I have come to see Turner Syndrome as a small part of me, but not all of me. I appreciate the little victories in life so much more, for instance, driving on a highway. I drove on a busy highway by myself successfully the other day! While that is an everyday thing to most, if you know about Tuner Syndrome, then you know how hard driving can be for some of us due to visual-spatial issues. I can drive a lot around my college town, to my volunteering, classes, and places I need to go! (If you ask any of my roommates, they will tell you my parking needs some work though, haha!).

I think it is pretty cool that Turner Syndrome has allowed me to be grateful for little things. As far as what I am up to these days, I am Senior Early Childhood Education major. I just finished a semester-long practicum in December and am getting ready to student teach this Fall. I did my practicum with third graders, and I absolutely loved it! I taught a few lessons on my own for the first time. It felt amazing. I was very far from perfect, but I did it! I got to know the most incredible, hardworking group of students, and could actually relate very personally to struggles they had with learning. Working with students makes me happy. I am not entirely sure what grade I want to teach, but I really enjoyed third grade. I recently started getting back into dance (I tried a swing dance class for the first time the other week and I had a blast.

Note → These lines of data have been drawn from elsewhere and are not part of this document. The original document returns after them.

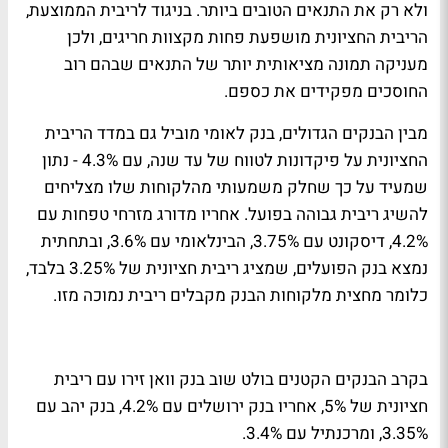
ולא רק את התנאים הטובים ביותר. בניגוד לריבית הממוצעת,
הריבית החציונית מושפעת פחות מקצוות חריגים, ולכן
מעניקה תמונה מציאותית יותר של התנאים שבהם רוב
החוסכים מפקידים את כספם.
מבין הבנקים הגדולים, בנק לאומי מוביל גם במדד הריבית
החציונית על פיקדונות לטווח של עד שנה, עם 4.3% - נתון
שמעיד על כך שחלק משמעותי מהלקוחות שלו מצליחים
להשיג ריבית גבוהה בפועל. אחריו מדורג מזרחי טפחות עם
4.2%, דיסקונט עם 3.75%, הבינלאומי עם 3.6%, ובתחתית
נמצא בנק הפועלים, שמציג ריבית חציונית של 3.25% בלבד,
כלומר מחצית מלקוחות הבנק מקבלים ריבית נמוכה מזו.
בקרב הבנקים הקטנים בולט שוב בנק וואן זירו עם ריבית
חציונית של 5%, אחריו בנק ירושלים עם 4.2%, בנק יהב עם
3.35%, ומרכנתיל עם 3.4%.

I never would have thought any of this would be possible. I always thought I was not smart enough for college or that I would not make any friends. I am so glad that I was wrong. Just now, if you have TS and like me are nervous for what your life may entail when you get older, just know you are not alone in that feeling. Also know that you can be successful in college, it just may take a lot of hard work, but you can do it!

It took me a while to adjust to college, and I had to advocate for myself with professors, but I love it and I have incredible friends. They never make me feel bad for my struggles, they just support and encourage me, as I support and encourage them. I still have some bad days with TS as we all do, but I am happy, and my health is good right now! I see my doctors as recommended to stay on top of my health.

I am so grateful for my life because I know the chances of me being here on earth were so little. I will end with this: I hope every young girl with TS reading this knows that your life is a literal miracle. I hope you know you’re beautiful, amazing, and have so much to offer the world. You are capable of fulfilling your passions and dreams. Everyone with TS has a choice to make, to live the best life you can with TS. Some days will be hard, and trust me, I understand there are days of pain and loneliness. If you keep up with health screenings, have patience with yourself, and advocate for your needs, you can lead a wonderful life with Turner Syndrome. Lastly, I believe in you wholeheartedly.